Dans le cadre du grand emprunt, près de 700 projets ont été déposés pour les cinq premiers appels d’offres pour l’enseignement supérieur et la recherche.

Grand emprunt : afflux de projets universitaires

Quelque 680 projets ont été déposés en réponse aux cinq premiers appels déjà clos pour l’enseignement supérieur et la recherche dans le cadre du grand emprunt, rebaptisé « investissements d’avenir » par le gouvernement.

Selon le ministère, ces projets concernent « tout le territoire » et « toutes les disciplines ». Plus du quart des projets de Laboratoires d’excellence concernent par exemple les sciences humaines et sociales. Tous ces dossiers vont désormais faire l’objet d’évaluations par des jurys internationaux.

Pourtant, les conséquences des modifications engendrées par le grand emprunt continuent d’inquiéter les syndicats de chercheurs. Hier, mercredi, jour anniversaire du lancement du grand emprunt par Nicolas Sarkozy, l’intersyndicale recherche-enseignement supérieur (SNTRS-CGT, SNCS-FSU, Sgen-CFDT) a appelé à la « résistance » aux « investissements d’avenir ».

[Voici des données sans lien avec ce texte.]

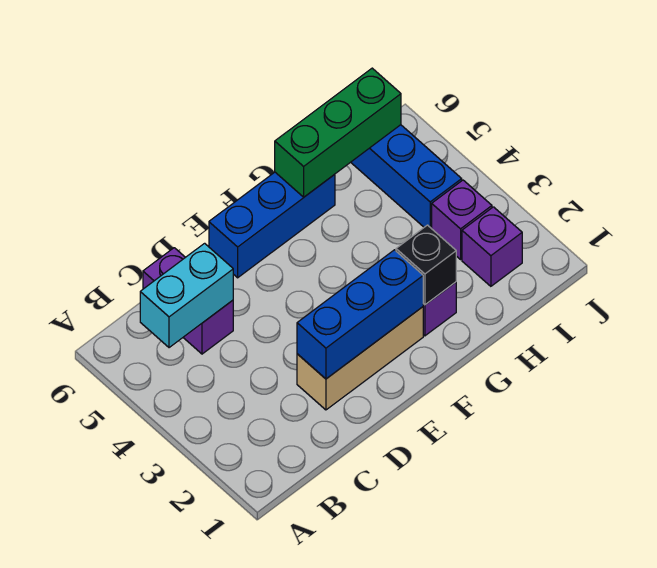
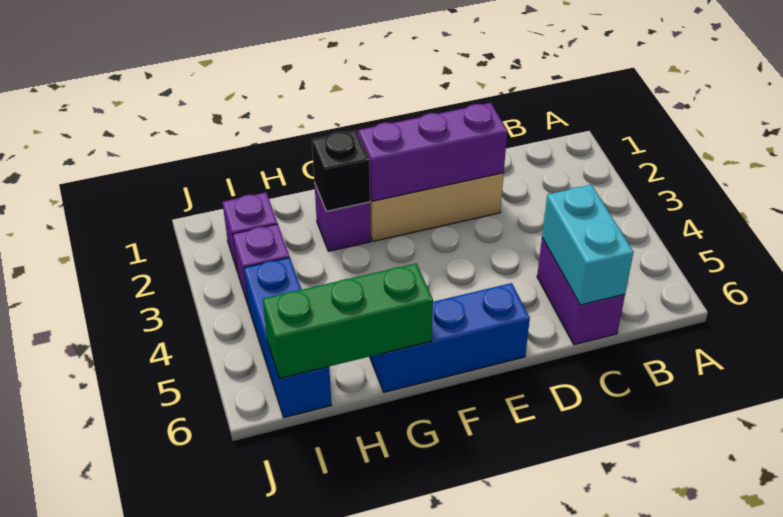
cyan 1x2 brick [140,243,233,348] -> cyan 1x2 brick turned to [542,185,634,305]
blue 1x3 brick [297,250,423,379] -> purple 1x3 brick [358,103,507,201]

Elle estime qu’avec le grand emprunt, « le gouvernement passe à une nouvelle étape de destruction du système d’enseignement supérieur et de recherche, au lieu d’augmenter le financement récurrent de l’ensemble des laboratoires » et des universités. A terme, elle craint que les décisions en matière de recherche ne soient prises sur des critères politiques

En réponse, Valérie Pécresse affirme qu’il ne sera porté « aucune atteinte aux structures de recherche existantes » et rappelle que le budget du CNRS a augmenté de 14% en 4 ans. Au total, près de 22 milliards d’euros doivent être consacrés à l’enseignement supérieur et à la recherche dans le cadre du grand emprunt.